The first experiment investigates the time taken to correct a learned function when the goal is relocated in the robot navigation domain. There are nine different room configurations, as shown in Figure 26, the number of rooms varying from three to five and there are four different goal positions. Each room has one or two doorways and one or two paths to the goal. To initialize the case base, a function is learned for each of these configurations with the goal in the position shown by the black square. The rooms are generated randomly, with some constraints on the configuration of the rooms and doorways: a room can not be too small or narrow, a doorway can not be too large. The case base also includes functions generated for the experiments discussed in Section 4.3. This was necessary to give a sufficient variety of cases to cover most of the new tasks. Even with this addition, not all subgraphs are matched. Constant valued default functions are used when there is not a match. This reduces speed up significantly, but does not eliminate it altogether.
Once the case base is loaded, the basic Q-learning algorithm is rerun on each room configuration with the goal in the position shown. After 400,000 steps the goal is moved, this is denoted as time t on the x-axis of Figure 27. The goal is moved to one of the three remaining corners of the state space, a task not included in the case base. Learning continues for a further 300,000 steps. At fixed intervals, learning is stopped and the average number of steps to reach the goal is recorded. The curves in Figure 27 are the average of 27 experimental runs, three new goal positions for each of the nine room configurations.
The basic Q-learning algorithm, the top curve of Figure 27, performs poorly because, when the goal is moved, the existing function pushes the robot towards the old goal position. A variant of the basic algorithm reinitializes the function to zero everywhere on detecting that the goal has moved. This reinitialized Q-learning, the middle curve, performed much better, but it still has to learn the new task from scratch.

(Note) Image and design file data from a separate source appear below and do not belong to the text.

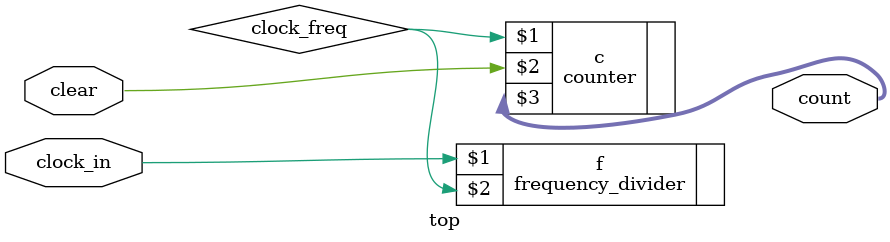
<source format=v>
`timescale 1ns / 1ps


module top(
    input clock_in,
    input clear,
    output [4:0] count
    );
    
    wire clock_freq;
    frequency_divider f(clock_in, clock_freq);
    counter c(clock_freq, clear, count);
endmodule

</source>
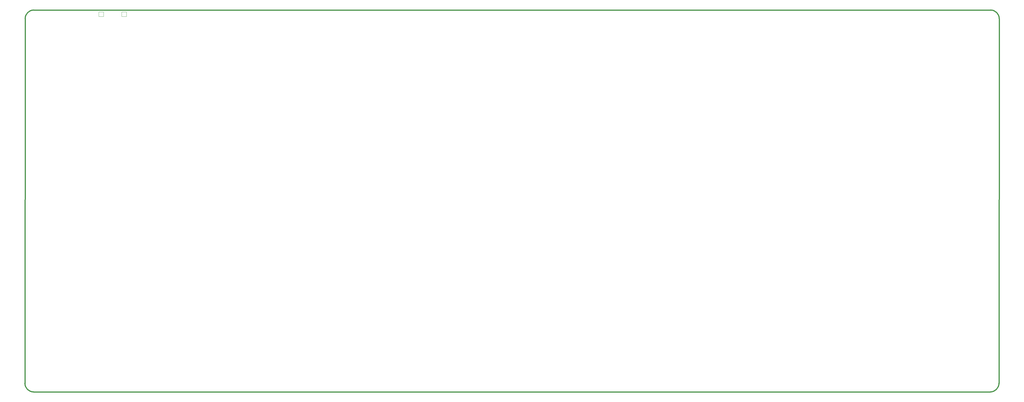
<source format=gm1>
G04 #@! TF.GenerationSoftware,KiCad,Pcbnew,(6.0.6)*
G04 #@! TF.CreationDate,2022-08-01T08:11:52-05:00*
G04 #@! TF.ProjectId,we816,77653831-362e-46b6-9963-61645f706362,rev?*
G04 #@! TF.SameCoordinates,Original*
G04 #@! TF.FileFunction,Profile,NP*
%FSLAX46Y46*%
G04 Gerber Fmt 4.6, Leading zero omitted, Abs format (unit mm)*
G04 Created by KiCad (PCBNEW (6.0.6)) date 2022-08-01 08:11:52*
%MOMM*%
%LPD*%
G01*
G04 APERTURE LIST*
G04 #@! TA.AperFunction,Profile*
%ADD10C,0.381000*%
G04 #@! TD*
G04 #@! TA.AperFunction,Profile*
%ADD11C,0.001000*%
G04 #@! TD*
G04 APERTURE END LIST*
D10*
X383800000Y-211100000D02*
X30200000Y-211100000D01*
X30300000Y-69700000D02*
X58200000Y-69700000D01*
X387100000Y-72900000D02*
G75*
G03*
X383900000Y-69700000I-3200000J0D01*
G01*
X387100000Y-72900000D02*
X387000000Y-207900000D01*
X58200000Y-69700000D02*
X383900000Y-69700000D01*
X383800000Y-211100000D02*
G75*
G03*
X387000000Y-207900000I0J3200000D01*
G01*
X27000000Y-207900000D02*
X27100000Y-72900000D01*
X30300000Y-69700000D02*
G75*
G03*
X27100000Y-72900000I0J-3200000D01*
G01*
X27000000Y-207900000D02*
G75*
G03*
X30200000Y-211100000I3200000J0D01*
G01*
D11*
X54250000Y-72100000D02*
X56050000Y-72100000D01*
X62750000Y-72100000D02*
X64550000Y-72100000D01*
X62750000Y-70400000D02*
X62750000Y-72100000D01*
X56050000Y-70400000D02*
X54250000Y-70400000D01*
X64550000Y-70400000D02*
X62750000Y-70400000D01*
X54250000Y-70400000D02*
X54250000Y-72100000D01*
X56050000Y-72100000D02*
X56050000Y-70400000D01*
X64550000Y-72100000D02*
X64550000Y-70400000D01*
M02*

</source>
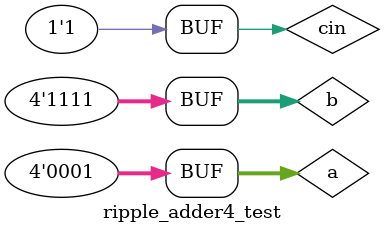
<source format=v>
`timescale 1ns / 1ps
module ripple_adder4_test;
	reg [3:0] a;
	reg [3:0] b;
	reg cin;
	wire [3:0] sum;
	wire cout;
	ripple_adder4 uut (
		.a(a),
		.b(b),
		.cin(cin),
		.sum(sum),
		.cout(cout)
	);

	initial begin
		a = 0;
		b = 0;
		cin = 0;
      	a = 4'b0011; b = 4'b1100; cin = 1'b0;
		#100;
      	a = 4'b0011; b = 4'b1100; cin = 1'b1;
		#100;
      	a = 4'b0001; b = 4'b1111; cin = 1'b1;
		#100;
	end
endmodule


</source>
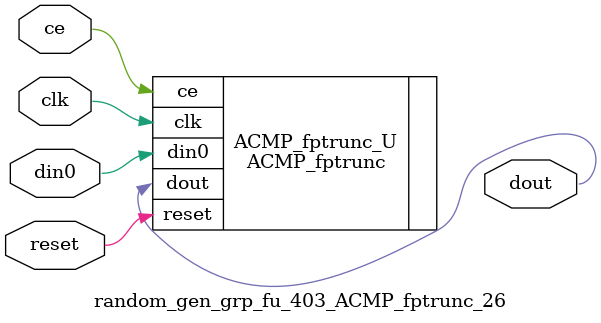
<source format=v>

`timescale 1 ns / 1 ps
module random_gen_grp_fu_403_ACMP_fptrunc_26(
    clk,
    reset,
    ce,
    din0,
    dout);

parameter ID = 32'd1;
parameter NUM_STAGE = 32'd1;
parameter din0_WIDTH = 32'd1;
parameter dout_WIDTH = 32'd1;
input clk;
input reset;
input ce;
input[din0_WIDTH - 1:0] din0;
output[dout_WIDTH - 1:0] dout;



ACMP_fptrunc #(
.ID( ID ),
.NUM_STAGE( 2 ),
.din0_WIDTH( din0_WIDTH ),
.dout_WIDTH( dout_WIDTH ))
ACMP_fptrunc_U(
    .clk( clk ),
    .reset( reset ),
    .ce( ce ),
    .din0( din0 ),
    .dout( dout ));

endmodule

</source>
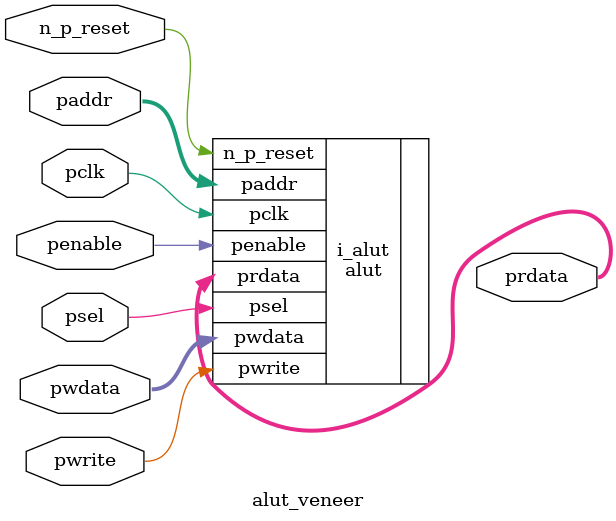
<source format=v>
module alut_veneer
(   
   // Inputs
   pclk,
   n_p_reset,
   psel,            
   penable,       
   pwrite,         
   paddr,           
   pwdata,          

   // Outputs
   prdata  
);

   // APB Inputs
   input             pclk;               // APB clock                          
   input             n_p_reset;          // Reset                              
   input             psel;               // Module select signal               
   input             penable;            // Enable signal                      
   input             pwrite;             // Write when HIGH and read when LOW  
   input [6:0]       paddr;              // Address bus for read write         
   input [31:0]      pwdata;             // APB write bus                      

   output [31:0]     prdata;             // APB read bus                       


//-----------------------------------------------------------------------
//##############################################################################
// if the ALUT is NOT black boxed 
//##############################################################################
`ifndef FV_KIT_BLACK_BOX_LUT 


alut i_alut (
        //inputs
        . n_p_reset(n_p_reset),
        . pclk(pclk),
        . psel(psel),
        . penable(penable),
        . pwrite(pwrite),
        . paddr(paddr[6:0]),
        . pwdata(pwdata),

        //outputs
        . prdata(prdata)
);


`else 
//##############################################################################
// if the <module> is black boxed 
//##############################################################################

   // APB Inputs
   wire              pclk;               // APB clock                          
   wire              n_p_reset;          // Reset                              
   wire              psel;               // Module select signal               
   wire              penable;            // Enable signal                      
   wire              pwrite;             // Write when HIGH and read when LOW  
   wire  [6:0]       paddr;              // Address bus for read write         
   wire  [31:0]      pwdata;             // APB write bus                      

   reg   [31:0]      prdata;             // APB read bus                       


`endif

endmodule

</source>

The function composition system, the lowest curve, performed by far the best. The precise position of the knee of this curve is difficult to determine due to the effect of using default functions. If only those examples using case base functions are considered, the knee point is very sharp at about 3000 steps. The average number of steps to goal at 3000 steps, for all examples, is 40. The non-reinitialized Q-learning fails to reach this value within 300,000 steps giving a speed of over 100. The reinitialized Q-learning reaches this value at about 120,000 steps, giving a speed up of about 40. Function composition generally produces accurate solutions. Even if some error is introduced, further Q-learning quickly refines the function towards the asymptotic value of about 17. After about 150,000 steps, normal Q-learning reaches an average value of 24 steps and then slowly refines the solution to reach an average value of 21 after 300,000 steps.